Villarejo, Comissário da Polícia Nacional no momento de assumir o cargo, teria agido “em resposta às suspeitas de Chavarri de que ambos poderiam estar agindo por consentimento mútuo”. prejudicar seus interesses no procedimento especificado.

No entanto, o Tribunal Nacional conclui que “não há elementos incriminatórios que possam afirmar” que as ações tomadas por Villaredjo neste projeto “estavam relacionadas”. com suas funções sociais como Comissário da Polícia Nacional.

Não há evidências de que ele soubesse que era policial.

Portanto, o tribunal considera que não há provas de que Chavarri tivesse “conhecimento e conhecimento da situação de Villarejo como policial ativo”, nem que o comissário aposentado tenha obtido a informação “através de bancos de dados policiais”.

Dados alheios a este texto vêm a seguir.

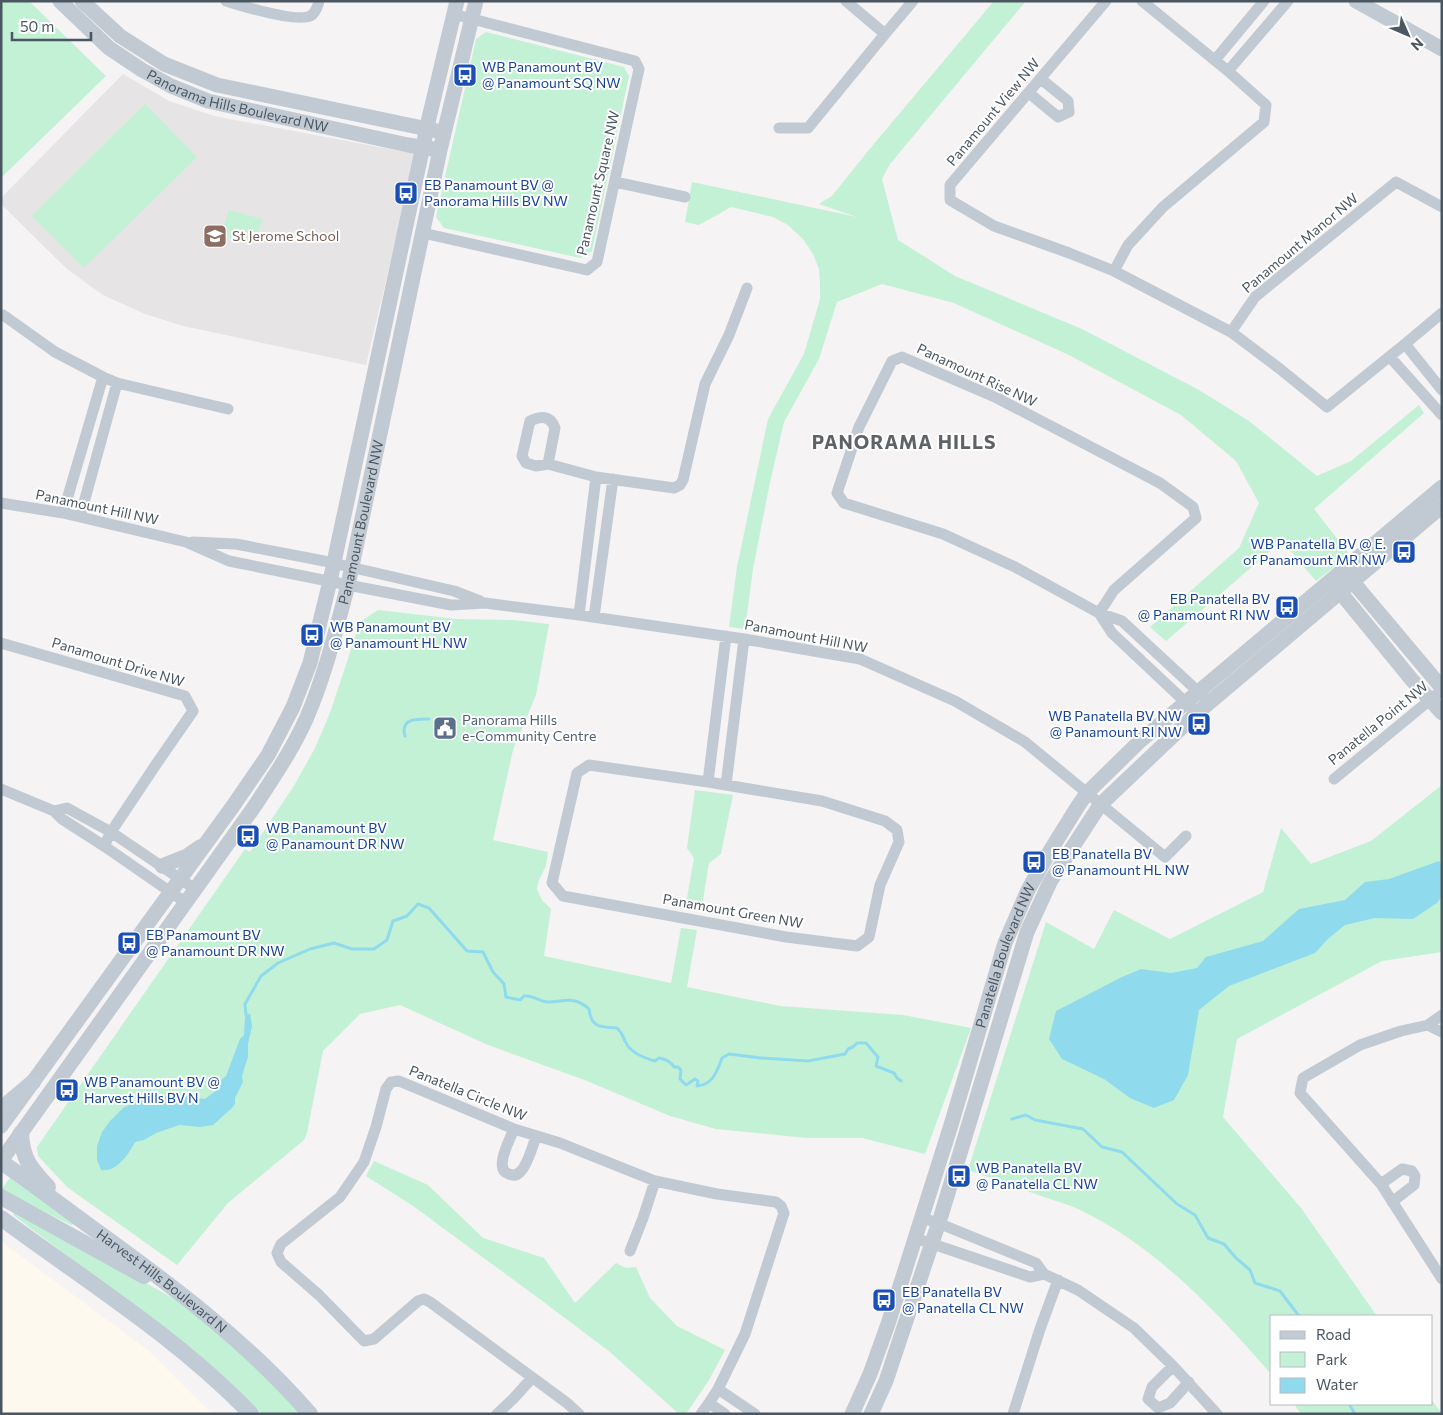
<svg xmlns="http://www.w3.org/2000/svg" width="1443" height="1415" viewBox="0 0 1443 1415" font-family="Commissioner,sans-serif">
<style>
.commercial{fill:#fdf9ef}
.education{fill:#e6e4e5}
.green{fill:#c3f1d5}
.water{fill:#90daee}
.lines{fill:none;stroke-linecap:round;stroke-linejoin:round}
.stream{stroke:#90daee;stroke-width:3}
.minor{stroke:#c1cad2;stroke-width:11}
.tertiary{stroke:#c1cad2;stroke-width:15}
.secondary{stroke:#c1cbd6;stroke-width:16}
.labels{text-anchor:middle;stroke-width:4;stroke-linejoin:round;paint-order:stroke}
.transit-label{font-size:14px;fill:#164399;stroke:#fff;text-anchor:start}
.street-label{font-size:14px;fill:#4a5661;stroke:#fff}
.education-label{font-size:14px;fill:#785e54;stroke:#fff;text-anchor:start}
.service-label{font-size:14px;fill:#4e5e75;stroke:#fff;text-anchor:start}
.district-label{font-size:19px;font-weight:bold;letter-spacing:1px;fill:#5f6368;stroke:#fff}
</style>
<rect width="100%" height="100%" fill="#f5f3f3"/>
<path class="commercial" d="M1,1241L149,1351L212,1414H1Z"/>
<path class="education" d="M123,74L169,101L214,116L416,154L366,365L183,326L145,314L103,295L67,269L1,204V198Z"/>
<path class="green" d="M1,1H29L106,76L1,178Z
M994,1H1026L890,164L882,179L898,240L955,276L1082,329L1199,390L1249,421L1317,476L1351,461L1419,405L1424,413L1314,509L1350,555L1316,581L1282,541L1166,641L1150,627L1239,548L1259,503L1236,461L1181,415L1069,355L954,303L882,284L837,302L819,359L784,422L770,482L753,569L745,629L729,627L737,567L768,419L804,354L820,299V284L819,269L813,254L803,239L788,225L773,217L731,207L699,225L685,222L692,182L857,217L819,204L832,196L868,151Z
M486,32L624,67L629,76L592,251L580,258L444,228L436,217L476,39Z
M145,104L197,157L84,268L32,216Z
M229,210L262,219L257,238L247,244L230,239L223,228Z
M378,610L456,619L513,620L549,624L536,695L513,750L493,840L548,852L546,866L539,880L537,889L542,900L551,909L544,956L671,983L681,928L697,930L687,987L780,1006L903,1015L971,1028L925,1154L862,1138H807L716,1129L670,1116L587,1081L488,1045L400,1005L360,1014L323,1051L307,1133L304,1140L228,1203L177,1265L67,1187L38,1156L37,1147L245,849L250,852L295,784L315,748L330,713L360,622Z
M1442,785V952L1382,961L1237,1039L1223,1117L1301,1208L1377,1316H1272V1375C1216,1311 1157,1247 1080,1210C1068,1204 1056,1201 1044,1197C1019,1188 994,1179 968,1170L1046,922L1094,949L1114,910L1170,939L1263,892L1281,828L1311,864L1371,841Z
M695,790L733,795L721,854L709,863L701,912L685,909L694,858L687,848Z
M374,1161L428,1185L483,1238L544,1258L575,1303L616,1263L626,1268L636,1267L650,1298L677,1326L725,1350L709,1380L686,1414H679L610,1352L545,1303L413,1206L366,1176Z
M12,1175L74,1224L71,1225L1,1190Z
M15,1211L182,1303L257,1364L304,1414H262L194,1351L13,1215Z
M1432,1400L1442,1414H1301L1294,1404H1432Z"/>
<path class="water" d="M1439,861L1442,865V896L1437,903L1413,919L1375,918L1345,925L1328,939L1315,953L1229,986L1199,1010L1188,1075L1174,1100L1154,1108L1130,1098L1104,1079L1062,1059L1049,1039L1056,1011L1122,977L1141,969L1171,973L1197,968L1206,957L1263,941L1299,909L1345,900L1365,882L1389,879Z
M250,1013L252,1026L248,1044V1057L242,1076L243,1082L235,1098V1104L232,1108L213,1125L200,1127L179,1125L156,1133L144,1140L135,1142C129,1154 116,1173 101,1170L97,1160V1146L102,1132L110,1121L123,1108L139,1100L156,1097L181,1095L205,1099L217,1090L221,1080L226,1076L240,1039L244,1035L245,1017Z"/>
<g class="lines">
<path class="stream" d="M405,736C400,718 417,719 429,719
M246,1015L245,1004L261,976L278,963L310,949L334,943L352,949H374L387,940L393,921L407,916L418,904L429,908L467,951L483,952L493,972L504,984L506,997L520,1000L524,996C533,995 539,1001 547,1002C564,1002 574,995 589,1009C591,1028 601,1027 617,1028C623,1034 622,1035 625,1041C630,1053 644,1058 655,1061L659,1058C665,1059 671,1062 674,1067H678L681,1070L680,1079L686,1085L695,1079L698,1081L697,1086C713,1085 717,1071 722,1058L729,1054L761,1058L808,1061L845,1054L848,1049L853,1047L857,1043H866L878,1057L876,1066L894,1073L897,1078L901,1081
M1012,1119L1026,1115L1035,1120L1083,1129L1102,1147L1122,1152L1177,1204L1195,1215L1208,1238L1224,1244L1236,1258L1250,1270L1255,1283L1280,1291L1299,1316
M1349,1404L1355,1414"/>
<path class="minor" d="M226,1C242,6 299,24 312,15C316,11 318,6 319,1
M846,1L885,34L913,1
M1106,1L950,185V200L994,226L1069,253L1114,271L1231,332L1280,369L1327,407L1405,344L1442,313
M1215,60L1264,1
M1228,71L1288,1
M1029,93L1058,117L1069,112L1068,101L1041,79
M779,128H808L885,34
M615,182L685,197
M423,233L587,270L597,262L639,69L635,61L453,14
M1114,271L1128,245L1163,207L1264,122L1266,105L1228,71L1142,1
M3,315L55,352L103,377L117,383L228,409
M1231,332L1255,297L1396,182L1442,207
M1405,344L1442,390
M1390,357L1442,415
M548,464L555,428C550,415 541,416 530,421L522,456L526,463L536,466L548,464L596,477L674,488L680,485L683,480L705,384L729,335L747,288
M1,503L63,513L186,542L229,561L348,585L451,605L485,603L579,615L744,639L860,659L955,701L1025,742L1165,857L1186,836
M63,513L103,377
M80,517L117,383
M193,542L236,544L324,561L454,591L480,601
M1099,613L1114,590L1196,518L1193,507L1160,483L997,398L902,357L892,361L859,427L837,493L844,503L943,534L1015,567L1099,613L1122,621L1204,697
M1099,613L1112,633L1197,713
M579,615L596,477
M594,617L613,479
M1,643L185,696L193,711L155,766L111,832L104,846
M589,765L708,782L822,801L885,821L897,830L899,842L880,885L869,937L857,946L786,937L563,896L552,883L577,773Z
M1334,779L1442,690
M708,782L726,636
M726,785L744,639
M1,789L54,811L62,819L104,846L185,902
M54,811L67,808L111,832L195,889
M1442,1015L1428,1025L1401,1031L1360,1045L1303,1078L1300,1093L1381,1184L1442,1279
M1428,1025L1442,1032
M514,1129C510,1139 493,1170 509,1174C513,1176 517,1175 520,1172C527,1166 533,1146 536,1136
M1381,1184L1402,1169L1412,1171L1415,1176L1414,1185L1392,1202
M922,1218L938,1223L1036,1263L1044,1274L1078,1290L1134,1328L1173,1366L1217,1414
M915,1238L1030,1277L1044,1274
M630,1251L643,1218L655,1181
M1173,1366L1152,1387L1148,1399L1158,1408L1170,1403L1189,1382
M718,1389L755,1414
M709,1403L725,1414
M497,1414L513,1399L532,1378
M579,1414L567,1403L430,1302L424,1299L418,1301L374,1339L364,1341L319,1295L281,1262L277,1253L281,1244L340,1197L364,1162L376,1127L386,1089L391,1082L399,1081L514,1129L560,1143L655,1181L717,1194L776,1202L781,1206L784,1213L745,1334L718,1389L709,1403L701,1414
M1013,1414L1040,1329L1058,1280"/>
<g class="tertiary">
<path id="s1" d="M60,1L109,48L142,70L171,86L208,101L408,145L433,149"/>
<path d="M82,1L120,36L164,64L217,85L437,131"/>
<path d="M1356,1L1442,49"/>
<path d="M1345,579L1353,582L1442,688"/>
<path d="M1338,583L1340,592L1412,680L1442,713"/>
<path d="M162,866L187,856L200,847"/>
<path d="M1,1126L233,806L268,755L293,707L310,663L330,581L429,118L457,1"/>
<path id="s2" d="M1,1161L254,807C273,778 293,749 307,717C325,675 336,630 348,585L440,150L476,1"/>
<path id="s3" d="M852,1414L870,1374L888,1324L951,1125L1005,943L1028,890L1050,851L1078,806L1087,793L1140,741L1442,487"/>
<path d="M871,1414L886,1381L941,1216L1027,932L1050,882L1100,805L1197,713L1442,506"/>
</g>
<g class="secondary">
<path d="M1,1109L33,1082"/>
<path d="M21,1133C22,1159 31,1169 48,1187"/>
<path id="s4" d="M1,1162C31,1182 59,1204 88,1225C167,1282 246,1340 310,1414"/>
<path d="M1,1197L144,1276"/>
<path d="M1,1218C86,1281 177,1337 251,1414"/>
</g>
</g>
<defs>
<g id="bus-square" transform="scale(1.25)"><rect x="-9" y="-9" width="18" height="18" rx="4" fill="#1a4fb4" stroke="#fff"/><path d="M-5-6H5V4H4V6H2V4H-2V6H-4V4H-5ZM-3.5-4V0h7V-4ZM-3.5 1.2v1.5H-2V1.2ZM2 1.2v1.5H3.5V1.2Z" fill="#fff"/></g>
<g id="school-square" transform="scale(1.25)"><rect x="-9" y="-9" width="18" height="18" rx="4" fill="#8d6e63" stroke="#fff"/><path d="M0-5L7-2L0 1L-7-2ZM-4 1L0 2.5L4 1V4Q0 6-4 4Z" fill="#fff"/></g>
<g id="civic-square" transform="scale(1.25)"><rect x="-9" y="-9" width="18" height="18" rx="4" fill="#5c6f8a" stroke="#fff"/><path d="M-.6-6.5H3V-4.5H.6V-3L4-1V1h2V6H-6V1h2V-1L-.6-3ZM-1.2 2.5V6h2.4V2.5Z" fill="#fff"/></g>
</defs>
<g fill-rule="evenodd">
<use href="#bus-square" x="465" y="75"/>
<use href="#bus-square" x="406" y="193"/>
<use href="#school-square" x="215" y="236"/>
<use href="#bus-square" x="1404" y="552"/>
<use href="#bus-square" x="1287" y="607"/>
<use href="#bus-square" x="312" y="635"/>
<use href="#bus-square" x="1199" y="724"/>
<use href="#civic-square" x="445" y="728"/>
<use href="#bus-square" x="248" y="836"/>
<use href="#bus-square" x="1034" y="862"/>
<use href="#bus-square" x="129" y="943"/>
<use href="#bus-square" x="67" y="1090"/>
<use href="#bus-square" x="959" y="1176"/>
<use href="#bus-square" x="884" y="1300"/>
</g>
<g class="labels">
<g class="transit-label">
<text x="482" y="72">WB Panamount BV<tspan x="482" dy="16">@ Panamount SQ NW</tspan></text>
<text x="424" y="190">EB Panamount BV @<tspan x="424" dy="16">Panorama Hills BV NW</tspan></text>
<text x="1386" y="549" text-anchor="end">WB Panatella BV @ E.<tspan x="1386" dy="16">of Panamount MR NW</tspan></text>
<text x="1270" y="604" text-anchor="end">EB Panatella BV<tspan x="1270" dy="16">@ Panamount RI NW</tspan></text>
<text x="330" y="632">WB Panamount BV<tspan x="330" dy="16">@ Panamount HL NW</tspan></text>
<text x="1182" y="721" text-anchor="end">WB Panatella BV NW<tspan x="1182" dy="16">@ Panamount RI NW</tspan></text>
<text x="266" y="833">WB Panamount BV<tspan x="266" dy="16">@ Panamount DR NW</tspan></text>
<text x="1052" y="859">EB Panatella BV<tspan x="1052" dy="16">@ Panamount HL NW</tspan></text>
<text x="146" y="940">EB Panamount BV<tspan x="146" dy="16">@ Panamount DR NW</tspan></text>
<text x="84" y="1087">WB Panamount BV @<tspan x="84" dy="16">Harvest Hills BV N</tspan></text>
<text x="976" y="1173">WB Panatella BV<tspan x="976" dy="16">@ Panatella CL NW</tspan></text>
<text x="902" y="1297">EB Panatella BV<tspan x="902" dy="16">@ Panatella CL NW</tspan></text>
</g>
<g class="street-label">
<text dy="5" stroke="none"><textPath href="#s1" startOffset="209">Panorama Hills Boulevard NW</textPath></text>
<text transform="translate(993 112) rotate(-50)" y="5">Panamount View NW</text>
<text transform="translate(598 183) rotate(-77)" y="5">Panamount Square NW</text>
<text transform="translate(1300 243) rotate(-40)" y="5">Panamount Manor NW</text>
<text transform="translate(977 375) rotate(25)" y="5">Panamount Rise NW</text>
<text transform="translate(97 507) rotate(12)" y="5">Panamount Hill NW</text>
<text dy="5" stroke="none"><textPath href="#s2" startOffset="742">Panamount Boulevard NW</textPath></text>
<text transform="translate(806 636) rotate(11)" y="5">Panamount Hill NW</text>
<text transform="translate(118 662) rotate(17)" y="5">Panamount Drive NW</text>
<text transform="translate(1378 723) rotate(-39)" y="5">Panatella Point NW</text>
<text transform="translate(733 911) rotate(10)" y="5">Panamount Green NW</text>
<text dy="5" stroke="none"><textPath href="#s3" startOffset="484">Panatella Boulevard NW</textPath></text>
<text transform="translate(468 1093) rotate(22)" y="5">Panatella Circle NW</text>
<text dy="5" stroke="none"><textPath href="#s4" startOffset="200">Harvest Hills Boulevard N</textPath></text>
</g>
<g class="education-label">
<text x="232" y="241">St Jerome School</text>
</g>
<g class="service-label">
<text x="462" y="725">Panorama Hills<tspan x="462" dy="16">e-Community Centre</tspan></text>
</g>
<g class="district-label">
<text x="904" y="449">PANORAMA HILLS</text>
</g>
</g>
<rect width="1443" height="1415" fill="none" stroke="#4a5661" stroke-width="5"/>
<rect x="1270" y="1315" width="162" height="90" fill="#ffffff" stroke="#b7bbc0"/>
<rect x="1280" y="1331" width="25" height="8" fill="#c1cbd6" stroke="#b7bbc0"/>
<text x="1316" y="1340" font-size="15" fill="#4a5661">Road</text>
<rect x="1280" y="1352" width="25" height="15" fill="#c3f1d5" stroke="#b7bbc0"/>
<text x="1316" y="1365" font-size="15" fill="#4a5661">Park</text>
<rect x="1280" y="1378" width="25" height="15" fill="#90daee" stroke="#b7bbc0"/>
<text x="1316" y="1390" font-size="15" fill="#4a5661">Water</text>
<g transform="translate(1408 35) rotate(135)" stroke="#ffffff" stroke-width="4" paint-order="stroke">
<path d="M0-4L9 19L0 12L-9 19Z" fill="#4a5661"/>
<text y="-8" font-size="14" font-weight="bold" text-anchor="middle" fill="#4a5661">N</text>
</g>
<path d="M12 32v8h79v-8" fill="none" stroke="#4a5661" stroke-width="2.5"/>
<text x="20" y="32" font-size="15" fill="#4a5661" stroke="#ffffff" stroke-width="4" paint-order="stroke">50 m</text>
</svg>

“Portanto, a conclusão não pode ser outra senão a de que neste caso não foram utilizados métodos ou meios policiais e não há consultas nas bases de dados policiais. Não há provas de qualquer intervenção policial ou uso de recursos governamentais neste caso. Também não há provas de que Villarejo tenha tido contato com outros policiais. para coletar informações ou chamar o tráfego“, explica o tribunal.

Quanto ao crime de descoberta e divulgação de segredos, os juízes dizem que não podem levantar uma “presunção contra” a forma como Villaredjo obteve acesso ao registo de chamadas de Perez Gil, que foi apresentado no caso numa folha de cálculo Excel.

“Ou é verdade que a forma de acesso à referida lista não foi comprovada com o rigor exigido pelo processo penal”, conclui o tribunal.

Relativamente à falsificação do documento comercial, a Academia das Ciências considera provado que “os conceitos foram alterados”. por motivos de redundância ou confidencialidade“, mas as faturas “relacionam-se a serviços privados efetivamente prestados”.

“Assim, embora o conceito de algumas das facturas reclamadas não seja verdadeiro – para disfarçar a natureza criminosa da actividade contratual genuína – uma vez que as analisadas não têm tal significado em relação ao tráfego comercial em relação a terceiros alheios à empresa que requer a sua protecção, não se pode considerar que tal afecte a natureza comercial protegida pela infracção penal, processo de absolvição pelo crime acusado”, explica o tribunal.

E acrescenta que para “maior exaustividade” o crime “seria atribuído após decorrido o prazo de cinco anos” previsto no Código Penal. Ministério Público Anticorrupção pediu 12 anos Prisão de Villarejo; Redondo – 4 anos e 6 meses, Chavarri – 7 anos de prisão.